Давление мое все никак не снижается. После визита Питера Пана стало еще только хуже. Я могу с минуты на минуту умереть от инсульта, о чем они тут старательно умалчивают. Меня перевели в отделение специальной терапии, но пока еще не интенсивной.
* * *
Гильда родила мальчика в здешнем родильном отделении, этажом ниже. Хороший здоровенький ребенок. Оба чувствуют себя прекрасно. Сегодня утром Гильда подошла к порогу моей палаты, постояла и помахала мне рукой. На ней был ярко-синий халат, и это в сочетании с рыжими волосами благодаря отражению создавало эффект как бы лилового нимба. Синий цвет и оранжевый дают вместе лиловый. Или фиолетовый? Ребеночка она с собой не принесла. Жаль, хотелось бы взглянуть. Гильда проявляет тактичность. И совершенно напрасно. Ее ребенок немножко и мой, как мой был немножко и ее. И я за нее горжусь. Так что зря она обо мне волнуется, правда-правда. В мире не было и нет лучшей подруги, чем Гильда, и если уж у кого-то должен был родиться ребенок, когда у меня не родился, то пусть по крайней мере это будет у нее.
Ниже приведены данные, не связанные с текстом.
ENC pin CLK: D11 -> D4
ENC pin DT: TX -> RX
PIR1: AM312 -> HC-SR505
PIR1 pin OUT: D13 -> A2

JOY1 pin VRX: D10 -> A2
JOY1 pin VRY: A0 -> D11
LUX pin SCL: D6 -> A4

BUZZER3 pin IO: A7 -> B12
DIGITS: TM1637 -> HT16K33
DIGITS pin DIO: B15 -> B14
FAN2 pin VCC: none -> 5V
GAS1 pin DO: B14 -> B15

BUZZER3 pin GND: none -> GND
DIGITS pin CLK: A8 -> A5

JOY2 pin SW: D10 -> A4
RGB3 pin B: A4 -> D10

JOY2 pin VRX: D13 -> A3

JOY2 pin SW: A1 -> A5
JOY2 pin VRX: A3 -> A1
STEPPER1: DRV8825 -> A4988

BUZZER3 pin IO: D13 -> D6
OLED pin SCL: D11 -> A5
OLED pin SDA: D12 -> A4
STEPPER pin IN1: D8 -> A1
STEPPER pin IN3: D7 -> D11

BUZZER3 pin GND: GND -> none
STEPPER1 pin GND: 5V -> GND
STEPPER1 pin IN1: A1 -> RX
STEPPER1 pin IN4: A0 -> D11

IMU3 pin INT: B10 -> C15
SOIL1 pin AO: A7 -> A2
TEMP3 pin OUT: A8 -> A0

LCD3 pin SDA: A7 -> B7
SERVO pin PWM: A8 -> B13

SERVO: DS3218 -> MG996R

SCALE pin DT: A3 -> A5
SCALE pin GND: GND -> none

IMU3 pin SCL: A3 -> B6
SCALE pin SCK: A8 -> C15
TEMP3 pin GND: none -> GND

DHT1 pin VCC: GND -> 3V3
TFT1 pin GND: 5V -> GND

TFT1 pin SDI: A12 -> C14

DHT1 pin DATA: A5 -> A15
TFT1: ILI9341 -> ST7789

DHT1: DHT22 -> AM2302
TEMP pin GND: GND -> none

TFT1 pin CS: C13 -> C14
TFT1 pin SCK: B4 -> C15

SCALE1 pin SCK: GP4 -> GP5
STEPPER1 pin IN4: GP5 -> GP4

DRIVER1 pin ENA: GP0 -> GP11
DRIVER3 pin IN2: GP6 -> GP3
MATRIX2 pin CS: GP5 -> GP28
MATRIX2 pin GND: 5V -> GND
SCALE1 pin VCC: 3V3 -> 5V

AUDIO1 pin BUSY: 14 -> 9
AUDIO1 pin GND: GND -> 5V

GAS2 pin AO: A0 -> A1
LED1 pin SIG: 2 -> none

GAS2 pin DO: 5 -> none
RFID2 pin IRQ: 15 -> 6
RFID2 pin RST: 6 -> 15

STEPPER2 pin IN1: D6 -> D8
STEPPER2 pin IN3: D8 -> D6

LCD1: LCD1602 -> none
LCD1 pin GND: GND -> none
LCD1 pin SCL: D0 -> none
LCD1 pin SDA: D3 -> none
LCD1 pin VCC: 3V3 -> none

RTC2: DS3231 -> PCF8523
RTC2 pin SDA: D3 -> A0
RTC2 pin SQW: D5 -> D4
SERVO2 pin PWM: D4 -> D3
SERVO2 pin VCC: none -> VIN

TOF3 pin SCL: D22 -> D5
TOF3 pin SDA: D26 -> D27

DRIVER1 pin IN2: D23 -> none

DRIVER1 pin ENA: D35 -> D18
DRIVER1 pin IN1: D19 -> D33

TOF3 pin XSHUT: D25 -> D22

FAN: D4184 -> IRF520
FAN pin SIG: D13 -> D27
— Я полагаю, что миссис Хоррокс уже можно перевести в легкую терапию, — сказал доктор Мак-Грегор. — Ее состояние заметно улучшилось. Интересно, чему мы этим обязаны?
— Я оставляю вам пленку, где вы найдете объяснение, — ответила Анетта. — Только вы все равно, конечно, не поверите.
Сегодня днем я вдруг почувствовала, что мне окончательно осточертели всякие капельницы и трубки и я больше ни минуты не могу выносить все эти экраны, терминалы и подкладные судна, и, когда сестры были заняты другими делами, я вытянула провода, содрала манжеты, отключила капельницу, поднялась с кровати и пошла в палатную ванную. Я чувствовала ужасную слабость, а мои бедные босые ножки на белом кафельном полу казались почти совсем прозрачными. Я-то помнила их крепкими, здоровыми и розовыми. Что поделаешь, все меняется. Я встала под душ. Вода текла по волосам, по лицу, по плечам и груди, по втянутому животу и отощавшему лону. Полотенца не оказалось, пришлось выйти в палату мокрой. Сестры Маккензи и Смайли вытерли меня — полученные ими инструкции не волновать больную пришли в заметное противоречие с естественным соблазном дать ей хорошенько носком туфли по лодыжке — и уложили обратно в кровать, снова подключив к аппаратуре. Манжет тонометра сразу автоматически надулся, на экране высветилось: частота пульса — 70, давление — 120 на 80. Идеально. Сестра Маккензи стукнула по экрану линейкой, цифры дрогнули, но устояли. Сестра Смайли отключила весь агрегат и включила снова, иногда это помогает. Манжет опять вспух и показал пульс 75, давление 125 на 85. Дополнительные пятерки, без сомнения, отразили мою реакцию на сестринское неверие. Пришла полюбоваться дежурная сестра; потом — старшая. Регистраторша объявилась только двенадцать часов спустя, но в больницах столько дурных новостей, что на хорошие просто не хватает времени. Через пару дней я могу собираться домой.